There are two highly anticipated special events in Seoul this month – the Royal Culture Festival and the opening of the presidential residence, Cheong Wa Dae, to the public.
Both offer tourists and travellers an opportunity to experience Korea’s traditional culture and heritage.
After two years of pandemic disruptions, the Royal Culture Festival is resuming its full program showcasing Korea’s unique royal court culture.
The festival’s 49 planned events include traditional and modern interpretations of ceremonies, performances, and art. The events are held across Seoul’s grand palaces and shrines, as well as online.
Visitors can tour the historically and culturally significant Gyeongbokgung, Changdeokgung, Deoksugung, Changgyeonggung and Gyeonghuigung palaces, plus Jongmyo Shrine and Sajikdan Altar.
Also in May is the opening of Korea’s former presidential residence and headquarters, Cheong Wa Dae, to the public as a cultural space.

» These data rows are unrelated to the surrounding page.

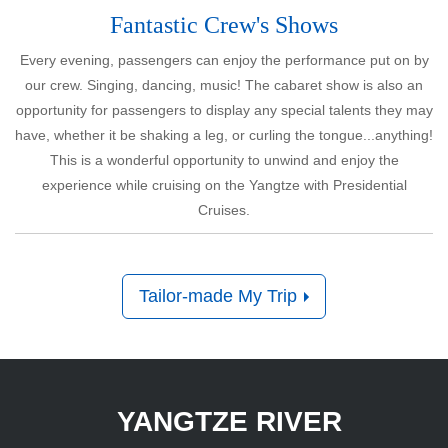
Fantastic Crew's Shows
Every evening, passengers can enjoy the performance put on by
our crew. Singing, dancing, music! The cabaret show is also an
opportunity for passengers to display any special talents they may
have, whether it be shaking a leg, or curling the tongue...anything!
This is a wonderful opportunity to unwind and enjoy the
experience while cruising on the Yangtze with Presidential
Cruises.
Tailor-made My Trip
YANGTZE RIVER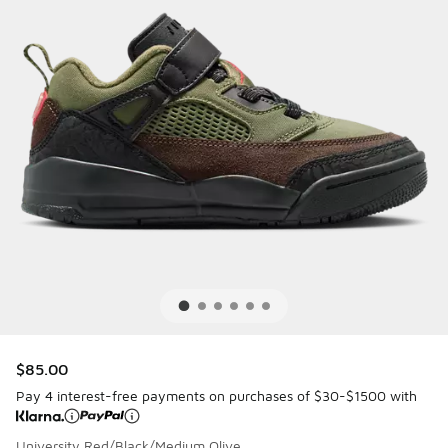
$85.00
Pay 4 interest-free payments on purchases of $30-$1500 with
University Red/Black/Medium Olive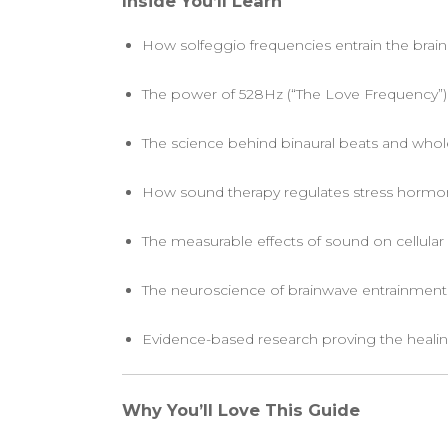
Inside You’ll Learn
How solfeggio frequencies entrain the brain 
The power of 528Hz (“The Love Frequency”)
The science behind binaural beats and whol
How sound therapy regulates stress hormone
The measurable effects of sound on cellular
The neuroscience of brainwave entrainmen
Evidence-based research proving the healin
Why You’ll Love This Guide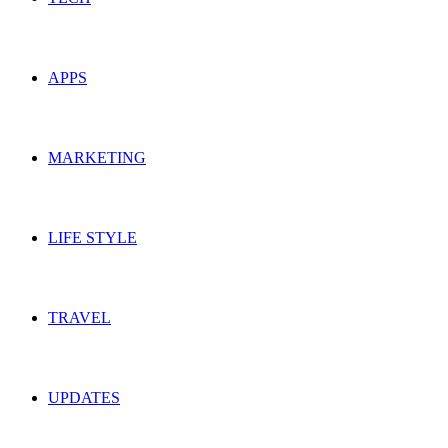
APPS
MARKETING
LIFE STYLE
TRAVEL
UPDATES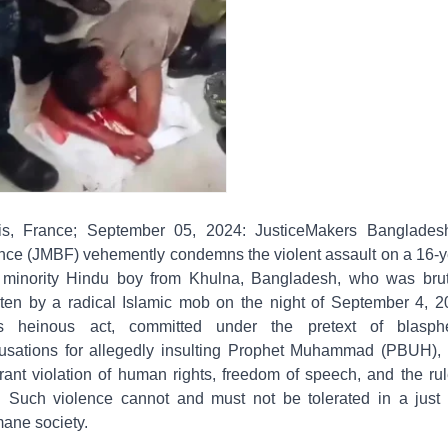
is, France; September 05, 2024: JusticeMakers Banglades
nce (JMBF) vehemently condemns the violent assault on a 16-y
 minority Hindu boy from Khulna, Bangladesh, who was brut
ten by a radical Islamic mob on the night of September 4, 2
s heinous act, committed under the pretext of blasp
usations for allegedly insulting Prophet Muhammad (PBUH), 
grant violation of human rights, freedom of speech, and the rul
. Such violence cannot and must not be tolerated in a just
ane society.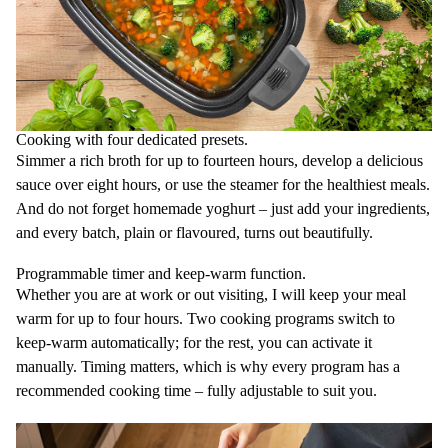
Cooking with four dedicated presets.
Simmer a rich broth for up to fourteen hours, develop a delicious
sauce over eight hours, or use the steamer for the healthiest meals.
And do not forget homemade yoghurt – just add your ingredients,
and every batch, plain or flavoured, turns out beautifully.
Programmable timer and keep-warm function.
Whether you are at work or out visiting, I will keep your meal
warm for up to four hours. Two cooking programs switch to
keep-warm automatically; for the rest, you can activate it
manually. Timing matters, which is why every program has a
recommended cooking time – fully adjustable to suit you.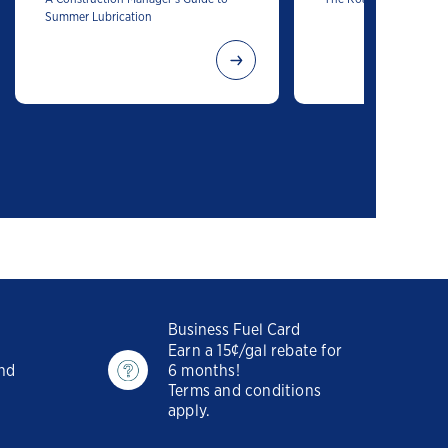
Summer Lubrication
Business Fuel Card
Earn a 15¢/gal rebate for
and
6 months!
Terms and conditions
apply.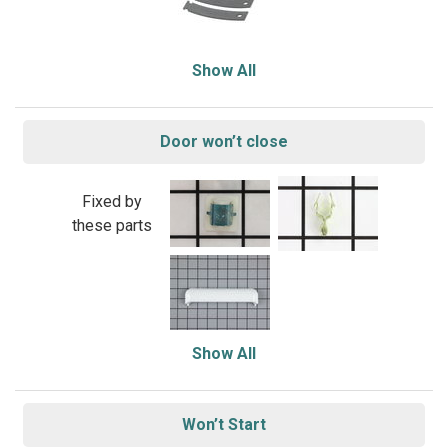
Show All
Door won’t close
Fixed by
these parts
Show All
Won’t Start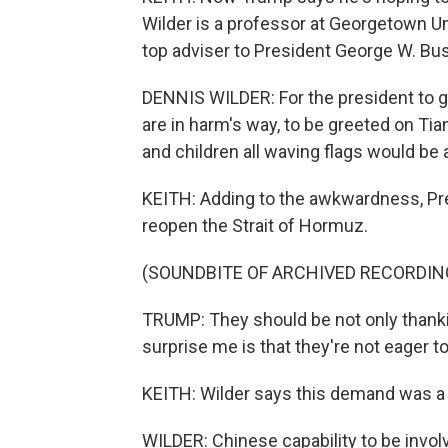
Wilder is a professor at Georgetown Un
top adviser to President George W. Bus
DENNIS WILDER: For the president to g
are in harm's way, to be greeted on T
and children all waving flags would be 
KEITH: Adding to the awkwardness, Pre
reopen the Strait of Hormuz.
(SOUNDBITE OF ARCHIVED RECORDIN
TRUMP: They should be not only thanki
surprise me is that they're not eager to
KEITH: Wilder says this demand was a 
WILDER: Chinese capability to be involv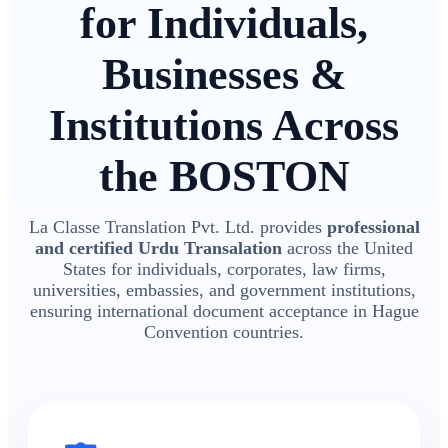
for Individuals,
Businesses &
Institutions Across
the BOSTON
La Classe Translation Pvt. Ltd. provides
professional
and certified Urdu Transalation
across the United
States for individuals, corporates, law firms,
universities, embassies, and government institutions,
ensuring international document acceptance in Hague
Convention countries.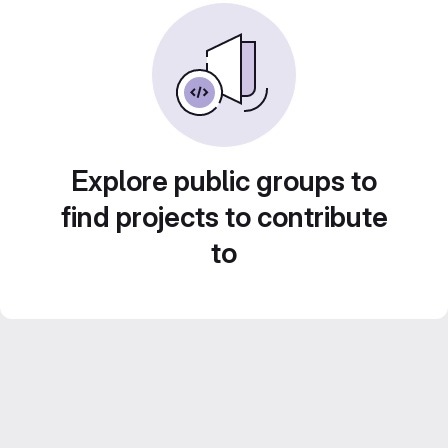
Explore public groups to
find projects to contribute
to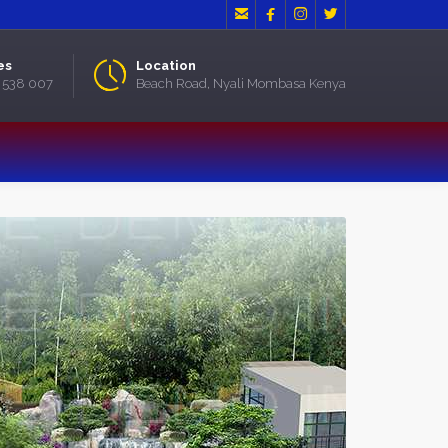




es
Location
2 538 007
Beach Road, Nyali Mombasa Kenya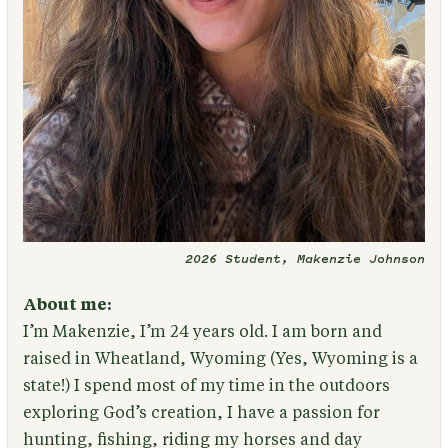
2026 Student, Makenzie Johnson
About me:
I’m Makenzie, I’m 24 years old. I am born and
raised in Wheatland, Wyoming (Yes, Wyoming is a
state!) I spend most of my time in the outdoors
exploring God’s creation, I have a passion for
hunting, fishing, riding my horses and day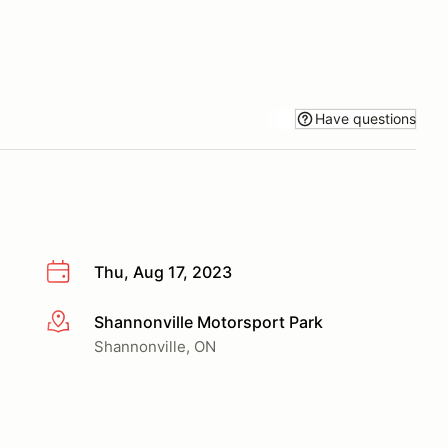
Have questions
Thu, Aug 17, 2023
Shannonville Motorsport Park
More info
Shannonville, ON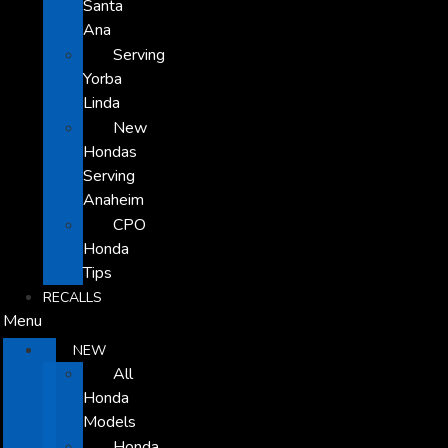
Santa
Ana
Serving
Yorba
Linda
New
Hondas
Serving
Anaheim
CPO
Honda
Tips
RECALLS
Menu
NEW
All
Honda
Models
Honda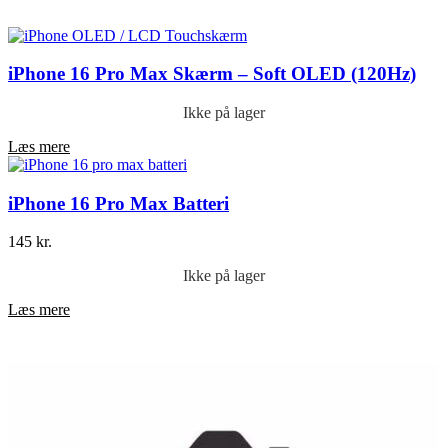
Føj til kurv
iPhone 16 Pro Max Skærm – Soft OLED (120Hz)
Ikke på lager
Læs mere
iPhone 16 Pro Max Batteri
145
kr.
Ikke på lager
Læs mere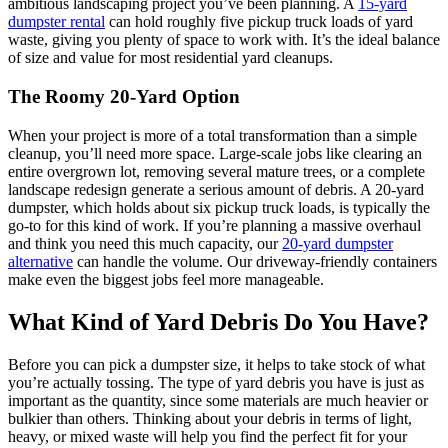
ambitious landscaping project you’ve been planning. A
15-yard
dumpster rental
can hold roughly five pickup truck loads of yard
waste, giving you plenty of space to work with. It’s the ideal balance
of size and value for most residential yard cleanups.
The Roomy 20-Yard Option
When your project is more of a total transformation than a simple
cleanup, you’ll need more space. Large-scale jobs like clearing an
entire overgrown lot, removing several mature trees, or a complete
landscape redesign generate a serious amount of debris. A 20-yard
dumpster, which holds about six pickup truck loads, is typically the
go-to for this kind of work. If you’re planning a massive overhaul
and think you need this much capacity, our
20-yard dumpster
alternative
can handle the volume. Our driveway-friendly containers
make even the biggest jobs feel more manageable.
What Kind of Yard Debris Do You Have?
Before you can pick a dumpster size, it helps to take stock of what
you’re actually tossing. The type of yard debris you have is just as
important as the quantity, since some materials are much heavier or
bulkier than others. Thinking about your debris in terms of light,
heavy, or mixed waste will help you find the perfect fit for your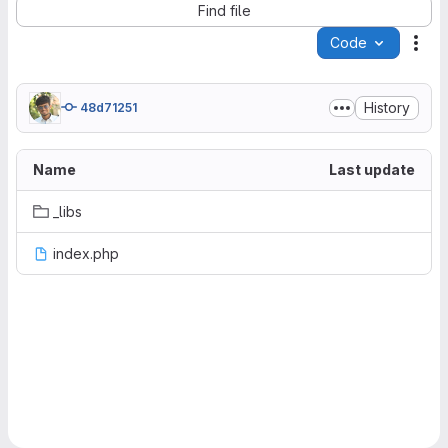
Find file
Code
Act
History
48d71251
Name
Last update
_libs
index.php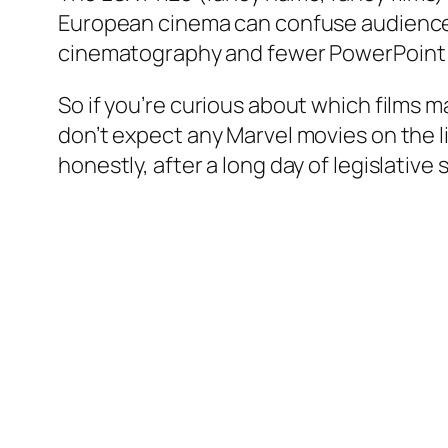
European cinema can confuse audiences a
cinematography and fewer PowerPoint 
So if you’re curious about which films m
don’t expect any Marvel movies on the l
honestly, after a long day of legislativ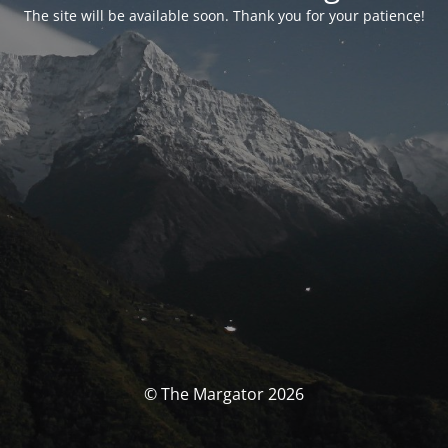
The site will be available soon. Thank you for your patience!
© The Margator 2026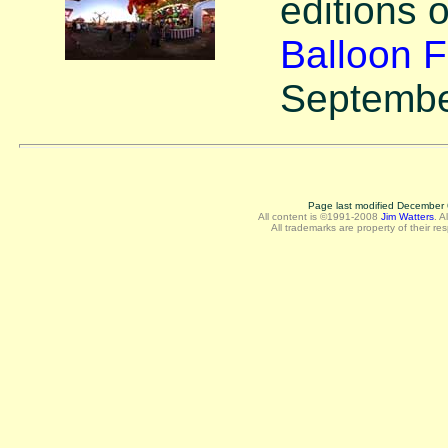
editions 
Balloon F
Septembe
Page last modified December 
All content is ©1991-2008
Jim Watters
.
A
All trademarks are property of their re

Built 74 years ago, it was originally the back garden of Seoul’s most-visited palace, Gyeongbokgung. Now it has been permanently vacated for public use following the inauguration of president Yoon Seok-yeol.
Koreans and foreigners are eager to step inside the previously well-guarded gates and see the place that has been home to the last 12 South Korean leaders.
The grounds include the main office used to receive foreign dignitaries, adorned with 150,000 blue roof tiles that give Cheong Wa Dae its English moniker “The Blue House.”
There is also a 9th century Stone Buddha, Sanchunjae, a traditional wooden hanok and Nokjiwon, a pristine garden with 120 species of trees.
To celebrate the opening, Nokjiwon hosted events such as tightrope walking (known as “jultagi”) and modern interpretations of Korean traditional music (“gugak”).